Exercise requirements:
For every line that contains the string "README", pull that line out of the material below.

Content starts

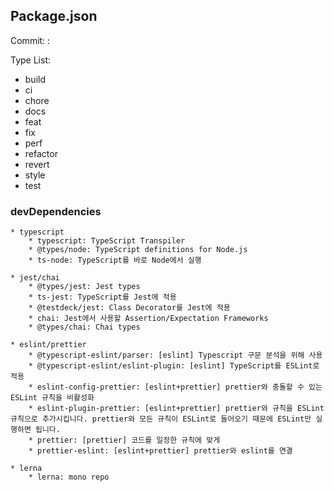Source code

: ## Package.json
Commit: <type> : <msg>

Type List: 
 * build
 * ci
 * chore
 * docs
 * feat
 * fix
 * perf
 * refactor
 * revert
 * style
 * test

### devDependencies

    * typescript
        * typescript: TypeScript Transpiler
        * @types/node: TypeScript definitions for Node.js
        * ts-node: TypeScript를 바로 Node에서 실행

    * jest/chai
        * @types/jest: Jest types
        * ts-jest: TypeScript를 Jest에 적용
        * @testdeck/jest: Class Decorator를 Jest에 적용
        * chai: Jest에서 사용할 Assertion/Expectation Frameworks
        * @types/chai: Chai types

    * eslint/prettier
        * @typescript-eslint/parser: [eslint] Typescript 구문 분석을 위해 사용
        * @typescript-eslint/eslint-plugin: [eslint] TypeScript를 ESLint로 적용
        * eslint-config-prettier: [eslint+prettier] prettier와 충돌할 수 있는 ESLint 규칙을 비활성화
        * eslint-plugin-prettier: [eslint+prettier] prettier와 규칙을 ESLint 규칙으로 추가시킵니다. prettier와 모든 규칙이 ESLint로 들어오기 때문에 ESLint만 실행하면 됩니다.
        * prettier: [prettier] 코드를 일정한 규칙에 맞게
        * prettier-eslint: [eslint+prettier] prettier와 eslint를 연결

    * lerna
        * lerna: mono repo
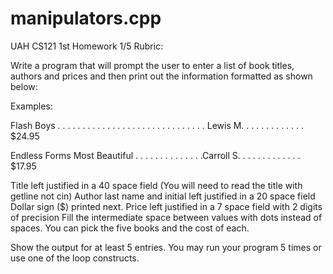 # manipulators.cpp
UAH CS121 1st Homework 1/5
Rubric:

Write a program that will prompt the user to enter a list of book titles, authors and prices and then print out the information formatted as shown below:

Examples:

Flash Boys . . . . . . . . . . . . . . . . . . . . . . . . . . . . . . Lewis M. . . . . . . . . . . . . $24.95

Endless Forms Most Beautiful . . . . . . . . . . . . . .Carroll S. . . . . . . . . . . . . $17.95
       
Title left justified in a 40 space field (You will need to read the title with getline not cin)
Author last name and initial left justified in a 20 space field
Dollar sign ($) printed next.
Price left justified in a 7 space field with 2 digits of precision
Fill the intermediate space between values with dots instead of spaces.
You can pick the five books and the cost of each. 

Show the output for at least 5 entries. You may run your program 5 times or use one of the loop constructs.
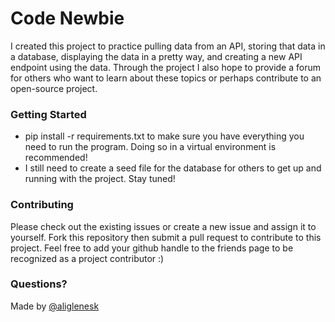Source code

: # Code Newbie

I created this project to practice pulling data from an API, storing that data in a database, displaying the data in a pretty way, and creating a new API endpoint using the data. Through the project I also hope to provide a forum for others who want to learn about these topics or perhaps contribute to an open-source project. 

### Getting Started ###
* pip install -r requirements.txt to make sure you have everything you need to run the program. Doing so in a virtual environment is recommended!
* I still need to create a seed file for the database for others to get up and running with the project. Stay tuned! 

### Contributing ###

Please check out the existing issues or create a new issue and assign it to yourself. Fork this repository then submit a pull request to contribute to this project. Feel free to add your github handle to the friends page to be recognized as a project contributor :) 

### Questions? ###
Made by [@aliglenesk](https://twitter.com/aliglenesk)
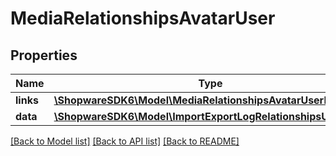 # MediaRelationshipsAvatarUser

## Properties
Name | Type | Description | Notes
------------ | ------------- | ------------- | -------------
**links** | [**\ShopwareSDK6\Model\MediaRelationshipsAvatarUserLinks**](MediaRelationshipsAvatarUserLinks.md) |  | [optional] 
**data** | [**\ShopwareSDK6\Model\ImportExportLogRelationshipsUserData**](ImportExportLogRelationshipsUserData.md) |  | [optional] 

[[Back to Model list]](../../README.md#documentation-for-models) [[Back to API list]](../../README.md#documentation-for-api-endpoints) [[Back to README]](../../README.md)

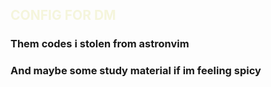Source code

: ## <span style='color:beige'> CONFIG FOR DM </span> 
    
### $\text{Them codes i stolen from astronvim}$ 

### $\text{And maybe some study material if im feeling spicy}$ 
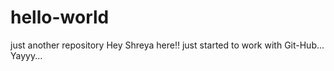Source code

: # hello-world
just another repository
Hey Shreya here!! just started to work with Git-Hub... Yayyy...
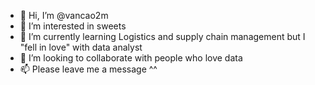 - 👋 Hi, I’m @vancao2m
- 👀 I’m interested in sweets
- 🌱 I’m currently learning Logistics and supply chain management but I "fell in love" with data analyst
- 💞️ I’m looking to collaborate with people who love data 
- 📫 Please leave me a message ^^

<!---
vancao2m/vancao2m is a ✨ special ✨ repository because its `README.md` (this file) appears on your GitHub profile.
You can click the Preview link to take a look at your changes.
--->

Content ends

Answer:
[[Back to Model list]](../../README.md#documentation-for-models) [[Back to API list]](../../README.md#documentation-for-api-endpoints) [[Back to README]](../../README.md)
vancao2m/vancao2m is a ✨ special ✨ repository because its `README.md` (this file) appears on your GitHub profile.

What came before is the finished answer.